(Saved data entries)

──────────────────────────────

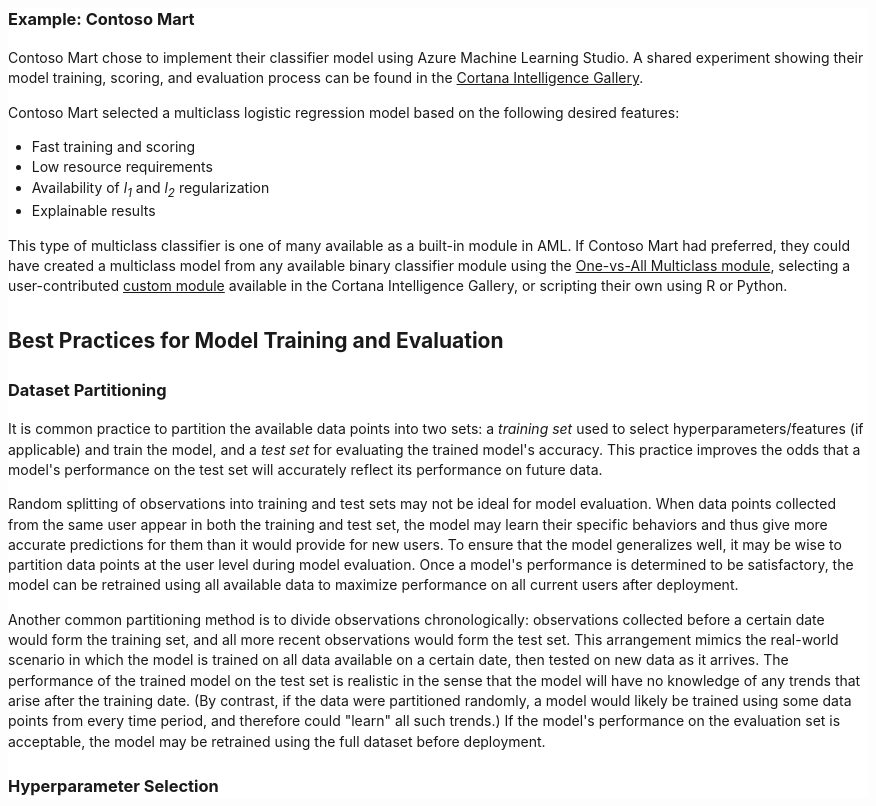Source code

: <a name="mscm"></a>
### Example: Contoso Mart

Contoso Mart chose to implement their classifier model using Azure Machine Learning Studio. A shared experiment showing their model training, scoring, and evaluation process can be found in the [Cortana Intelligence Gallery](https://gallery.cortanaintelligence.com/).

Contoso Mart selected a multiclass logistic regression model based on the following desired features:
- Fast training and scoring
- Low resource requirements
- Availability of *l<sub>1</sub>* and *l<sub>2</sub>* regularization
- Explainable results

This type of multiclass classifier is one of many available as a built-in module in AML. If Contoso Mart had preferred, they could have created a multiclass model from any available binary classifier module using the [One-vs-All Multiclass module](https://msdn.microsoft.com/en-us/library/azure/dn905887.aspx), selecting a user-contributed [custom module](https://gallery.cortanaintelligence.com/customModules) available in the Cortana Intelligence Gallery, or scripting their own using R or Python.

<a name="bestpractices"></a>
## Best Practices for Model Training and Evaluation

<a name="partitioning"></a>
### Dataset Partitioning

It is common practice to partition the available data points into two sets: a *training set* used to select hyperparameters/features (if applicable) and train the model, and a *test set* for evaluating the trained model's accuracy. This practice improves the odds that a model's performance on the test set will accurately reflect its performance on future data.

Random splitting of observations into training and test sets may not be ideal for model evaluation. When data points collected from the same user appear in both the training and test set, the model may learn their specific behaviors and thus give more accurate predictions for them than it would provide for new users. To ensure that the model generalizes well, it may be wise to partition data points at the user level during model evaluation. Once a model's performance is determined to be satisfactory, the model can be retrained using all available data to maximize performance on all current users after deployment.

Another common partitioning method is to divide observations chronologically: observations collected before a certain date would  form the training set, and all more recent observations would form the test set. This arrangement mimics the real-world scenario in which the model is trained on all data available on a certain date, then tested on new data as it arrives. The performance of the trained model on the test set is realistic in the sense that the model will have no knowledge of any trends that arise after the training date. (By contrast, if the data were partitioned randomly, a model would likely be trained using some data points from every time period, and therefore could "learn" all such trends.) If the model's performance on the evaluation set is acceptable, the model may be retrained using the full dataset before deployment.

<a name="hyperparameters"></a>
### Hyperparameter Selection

──────────────────────────────

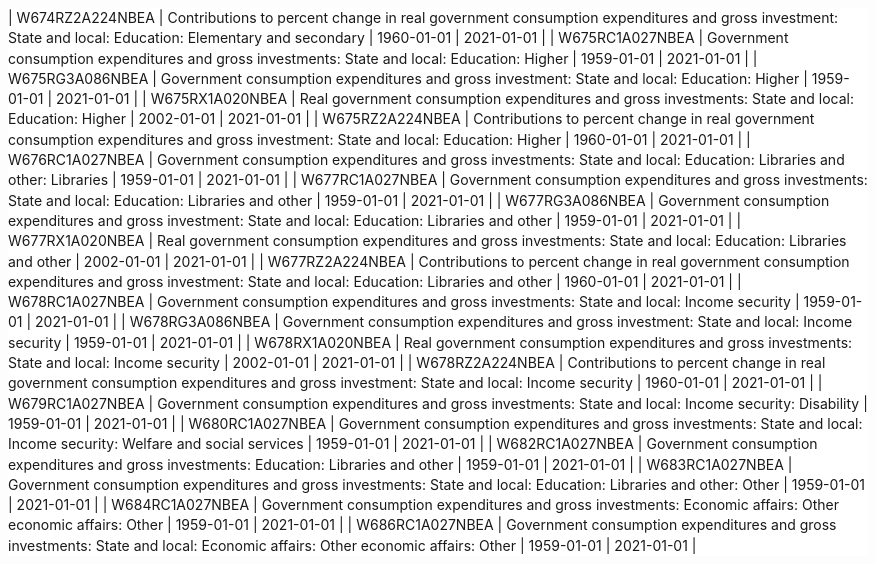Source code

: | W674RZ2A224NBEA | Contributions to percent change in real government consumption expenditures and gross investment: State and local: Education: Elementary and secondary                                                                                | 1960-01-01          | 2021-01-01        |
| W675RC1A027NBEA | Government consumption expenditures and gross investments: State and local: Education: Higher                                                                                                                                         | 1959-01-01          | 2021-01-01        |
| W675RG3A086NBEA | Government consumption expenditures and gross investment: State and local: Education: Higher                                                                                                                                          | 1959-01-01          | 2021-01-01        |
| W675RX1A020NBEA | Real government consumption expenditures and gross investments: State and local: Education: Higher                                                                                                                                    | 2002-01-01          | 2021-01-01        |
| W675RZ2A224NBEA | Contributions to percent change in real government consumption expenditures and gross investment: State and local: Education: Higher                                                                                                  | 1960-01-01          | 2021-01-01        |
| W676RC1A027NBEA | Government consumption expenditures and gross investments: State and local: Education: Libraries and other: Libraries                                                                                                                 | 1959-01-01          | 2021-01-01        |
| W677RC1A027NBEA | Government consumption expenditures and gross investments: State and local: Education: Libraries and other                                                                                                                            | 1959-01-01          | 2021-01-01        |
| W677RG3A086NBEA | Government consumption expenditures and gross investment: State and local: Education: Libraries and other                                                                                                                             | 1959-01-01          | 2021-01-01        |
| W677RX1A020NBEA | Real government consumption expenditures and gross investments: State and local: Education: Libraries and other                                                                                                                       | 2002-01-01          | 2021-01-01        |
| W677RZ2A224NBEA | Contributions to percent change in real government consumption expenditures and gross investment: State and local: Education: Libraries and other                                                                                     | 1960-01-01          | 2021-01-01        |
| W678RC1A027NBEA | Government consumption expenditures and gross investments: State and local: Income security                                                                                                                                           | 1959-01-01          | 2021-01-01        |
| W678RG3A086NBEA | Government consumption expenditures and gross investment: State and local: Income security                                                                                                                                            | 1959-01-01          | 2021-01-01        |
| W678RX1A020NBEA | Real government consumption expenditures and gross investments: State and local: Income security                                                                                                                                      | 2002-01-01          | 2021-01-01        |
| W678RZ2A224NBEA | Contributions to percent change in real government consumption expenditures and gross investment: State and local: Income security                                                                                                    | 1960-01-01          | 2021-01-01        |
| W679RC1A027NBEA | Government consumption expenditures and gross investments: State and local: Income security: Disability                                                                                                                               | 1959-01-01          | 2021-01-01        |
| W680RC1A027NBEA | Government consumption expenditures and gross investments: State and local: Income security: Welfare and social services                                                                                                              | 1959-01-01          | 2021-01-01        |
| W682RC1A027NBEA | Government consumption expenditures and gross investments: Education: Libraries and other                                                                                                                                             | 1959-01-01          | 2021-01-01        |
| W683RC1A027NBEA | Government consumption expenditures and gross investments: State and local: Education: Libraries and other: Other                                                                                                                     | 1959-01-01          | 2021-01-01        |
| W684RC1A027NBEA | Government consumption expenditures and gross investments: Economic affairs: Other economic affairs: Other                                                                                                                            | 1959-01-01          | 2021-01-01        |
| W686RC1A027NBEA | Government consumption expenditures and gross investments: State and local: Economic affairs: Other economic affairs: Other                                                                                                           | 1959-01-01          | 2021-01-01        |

──────────────────────────────

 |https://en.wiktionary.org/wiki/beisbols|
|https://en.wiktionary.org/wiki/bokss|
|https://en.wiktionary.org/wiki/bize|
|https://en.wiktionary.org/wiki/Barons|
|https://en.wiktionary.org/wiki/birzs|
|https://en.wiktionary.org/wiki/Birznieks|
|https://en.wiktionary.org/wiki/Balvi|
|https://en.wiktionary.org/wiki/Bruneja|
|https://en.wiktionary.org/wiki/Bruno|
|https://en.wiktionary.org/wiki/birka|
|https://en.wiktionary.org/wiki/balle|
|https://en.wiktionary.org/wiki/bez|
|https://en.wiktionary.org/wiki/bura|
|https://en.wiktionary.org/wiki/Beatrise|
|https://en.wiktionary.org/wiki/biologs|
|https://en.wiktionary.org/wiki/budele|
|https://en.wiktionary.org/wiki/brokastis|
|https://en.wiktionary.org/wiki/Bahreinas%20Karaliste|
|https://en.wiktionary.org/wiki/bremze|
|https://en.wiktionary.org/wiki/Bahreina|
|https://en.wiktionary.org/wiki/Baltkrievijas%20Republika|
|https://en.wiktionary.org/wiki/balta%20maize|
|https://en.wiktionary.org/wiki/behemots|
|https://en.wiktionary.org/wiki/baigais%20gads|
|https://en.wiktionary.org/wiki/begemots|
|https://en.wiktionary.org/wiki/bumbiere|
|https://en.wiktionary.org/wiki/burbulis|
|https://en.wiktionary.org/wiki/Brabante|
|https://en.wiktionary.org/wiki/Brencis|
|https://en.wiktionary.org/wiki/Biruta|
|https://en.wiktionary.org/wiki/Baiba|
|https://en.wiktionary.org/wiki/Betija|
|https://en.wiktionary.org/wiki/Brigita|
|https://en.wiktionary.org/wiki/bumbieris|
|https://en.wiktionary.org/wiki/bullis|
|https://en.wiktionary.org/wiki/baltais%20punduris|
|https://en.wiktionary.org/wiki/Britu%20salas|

──────────────────────────────

WHAT IS BEING ASKED ::
From the line containing "Contoso Mart selected" up to and including the line containing "- Explainable results", give each line as a row of a Markdown table with the columns Number and Record line, leaving out blank lines.

YOUR RESPONSE ::
| Number | Record line |
|---|---|
| 1 | Contoso Mart selected a multiclass logistic regression model based on the following desired features: |
| 2 | - Fast training and scoring |
| 3 | - Low resource requirements |
| 4 | - Availability of *l<sub>1</sub>* and *l<sub>2</sub>* regularization |
| 5 | - Explainable results |